» **PROVIDED DATA**
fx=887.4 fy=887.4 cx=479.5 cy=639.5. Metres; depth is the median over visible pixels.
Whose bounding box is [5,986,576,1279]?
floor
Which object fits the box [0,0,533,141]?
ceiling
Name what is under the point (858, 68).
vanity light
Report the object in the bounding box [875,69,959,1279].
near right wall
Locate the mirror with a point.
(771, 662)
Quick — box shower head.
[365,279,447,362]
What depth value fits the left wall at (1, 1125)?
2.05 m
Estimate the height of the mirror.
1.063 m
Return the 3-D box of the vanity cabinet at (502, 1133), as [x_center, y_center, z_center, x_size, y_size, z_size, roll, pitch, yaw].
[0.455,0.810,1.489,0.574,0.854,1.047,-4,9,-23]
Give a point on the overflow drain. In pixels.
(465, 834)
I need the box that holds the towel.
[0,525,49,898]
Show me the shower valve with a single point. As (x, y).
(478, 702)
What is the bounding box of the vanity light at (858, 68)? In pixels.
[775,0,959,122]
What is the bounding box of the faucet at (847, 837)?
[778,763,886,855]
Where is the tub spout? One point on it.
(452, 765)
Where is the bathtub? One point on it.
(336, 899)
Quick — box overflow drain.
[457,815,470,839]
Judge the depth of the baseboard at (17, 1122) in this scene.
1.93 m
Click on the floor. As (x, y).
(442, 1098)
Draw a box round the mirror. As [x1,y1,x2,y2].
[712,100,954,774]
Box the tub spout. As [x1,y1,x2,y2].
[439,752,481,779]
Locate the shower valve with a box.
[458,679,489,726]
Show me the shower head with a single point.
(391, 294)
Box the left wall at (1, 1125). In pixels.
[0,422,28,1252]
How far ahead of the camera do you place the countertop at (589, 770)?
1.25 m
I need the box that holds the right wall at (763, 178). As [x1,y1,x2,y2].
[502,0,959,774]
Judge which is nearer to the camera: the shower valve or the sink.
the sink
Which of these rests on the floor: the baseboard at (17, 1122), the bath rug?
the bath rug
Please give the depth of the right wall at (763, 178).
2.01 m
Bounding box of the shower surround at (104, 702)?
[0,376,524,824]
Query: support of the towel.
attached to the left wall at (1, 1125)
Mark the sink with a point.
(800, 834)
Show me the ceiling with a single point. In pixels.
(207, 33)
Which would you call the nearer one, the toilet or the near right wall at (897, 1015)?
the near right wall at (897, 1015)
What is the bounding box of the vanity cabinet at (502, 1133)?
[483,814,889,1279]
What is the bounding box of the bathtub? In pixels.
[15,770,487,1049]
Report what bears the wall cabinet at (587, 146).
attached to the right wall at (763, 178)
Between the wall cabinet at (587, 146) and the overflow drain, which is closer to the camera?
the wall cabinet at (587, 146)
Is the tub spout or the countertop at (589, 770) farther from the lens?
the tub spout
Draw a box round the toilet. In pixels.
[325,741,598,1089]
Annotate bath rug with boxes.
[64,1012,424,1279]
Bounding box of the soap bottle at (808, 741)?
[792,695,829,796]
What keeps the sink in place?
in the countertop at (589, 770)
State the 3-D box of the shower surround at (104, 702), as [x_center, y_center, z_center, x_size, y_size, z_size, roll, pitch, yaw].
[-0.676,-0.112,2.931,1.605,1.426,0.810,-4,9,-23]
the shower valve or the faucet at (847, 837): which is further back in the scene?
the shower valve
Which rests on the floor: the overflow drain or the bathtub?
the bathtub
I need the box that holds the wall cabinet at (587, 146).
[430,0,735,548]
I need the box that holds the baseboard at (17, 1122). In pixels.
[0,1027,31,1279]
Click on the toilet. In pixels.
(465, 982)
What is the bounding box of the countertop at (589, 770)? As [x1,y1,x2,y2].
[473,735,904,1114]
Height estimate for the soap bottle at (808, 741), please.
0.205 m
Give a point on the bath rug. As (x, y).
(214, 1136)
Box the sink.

» **TASK TO COMPLETE**
In this exercise, the data above is to be printed exactly.

» **ANSWER**
fx=887.4 fy=887.4 cx=479.5 cy=639.5. Metres; depth is the median over visible pixels.
Whose bounding box is [5,986,576,1279]?
floor
Which object fits the box [0,0,533,141]?
ceiling
Name what is under the point (858, 68).
vanity light
Report the object in the bounding box [875,69,959,1279].
near right wall
Locate the mirror with a point.
(771, 662)
Quick — box shower head.
[365,279,447,362]
What depth value fits the left wall at (1, 1125)?
2.05 m
Estimate the height of the mirror.
1.063 m
Return the 3-D box of the vanity cabinet at (502, 1133), as [x_center, y_center, z_center, x_size, y_size, z_size, roll, pitch, yaw].
[0.455,0.810,1.489,0.574,0.854,1.047,-4,9,-23]
Give a point on the overflow drain. In pixels.
(465, 834)
I need the box that holds the towel.
[0,525,49,898]
Show me the shower valve with a single point. As (x, y).
(478, 702)
What is the bounding box of the vanity light at (858, 68)? In pixels.
[775,0,959,122]
What is the bounding box of the faucet at (847, 837)?
[778,763,886,855]
Where is the tub spout? One point on it.
(452, 765)
Where is the bathtub? One point on it.
(336, 899)
Quick — box overflow drain.
[457,815,470,839]
Judge the depth of the baseboard at (17, 1122) in this scene.
1.93 m
Click on the floor. As (x, y).
(442, 1098)
Draw a box round the mirror. As [x1,y1,x2,y2].
[712,100,954,774]
Box the tub spout. As [x1,y1,x2,y2].
[439,752,481,779]
Locate the shower valve with a box.
[458,679,489,726]
Show me the shower head with a single point.
(391, 294)
Box the left wall at (1, 1125). In pixels.
[0,422,28,1252]
How far ahead of the camera do you place the countertop at (589, 770)?
1.25 m
I need the box that holds the right wall at (763, 178). As [x1,y1,x2,y2].
[502,0,959,774]
Judge which is nearer to the camera: the shower valve or the sink.
the sink
Which of these rests on the floor: the baseboard at (17, 1122), the bath rug?
the bath rug
Please give the depth of the right wall at (763, 178).
2.01 m
Bounding box of the shower surround at (104, 702)?
[0,376,524,824]
Query: support of the towel.
attached to the left wall at (1, 1125)
Mark the sink with a point.
(800, 834)
Show me the ceiling with a single point. In pixels.
(207, 33)
Which would you call the nearer one, the toilet or the near right wall at (897, 1015)?
the near right wall at (897, 1015)
What is the bounding box of the vanity cabinet at (502, 1133)?
[483,814,889,1279]
What is the bounding box of the bathtub? In pixels.
[15,770,487,1049]
Report what bears the wall cabinet at (587, 146).
attached to the right wall at (763, 178)
Between the wall cabinet at (587, 146) and the overflow drain, which is closer to the camera?
the wall cabinet at (587, 146)
Is the tub spout or the countertop at (589, 770) farther from the lens?
the tub spout
Draw a box round the toilet. In pixels.
[325,741,598,1089]
Annotate bath rug with boxes.
[64,1012,424,1279]
Bounding box of the soap bottle at (808, 741)?
[792,695,829,796]
What keeps the sink in place?
in the countertop at (589, 770)
State the 3-D box of the shower surround at (104, 702), as [x_center, y_center, z_center, x_size, y_size, z_size, roll, pitch, yaw].
[-0.676,-0.112,2.931,1.605,1.426,0.810,-4,9,-23]
the shower valve or the faucet at (847, 837): which is further back in the scene?
the shower valve
Which rests on the floor: the overflow drain or the bathtub?
the bathtub
I need the box that holds the wall cabinet at (587, 146).
[430,0,735,548]
I need the box that holds the baseboard at (17, 1122). In pixels.
[0,1027,31,1279]
Click on the toilet. In pixels.
(465, 982)
What is the bounding box of the countertop at (589, 770)? As [x1,y1,x2,y2].
[473,735,904,1114]
Height estimate for the soap bottle at (808, 741), please.
0.205 m
Give a point on the bath rug. As (x, y).
(214, 1136)
Box the sink.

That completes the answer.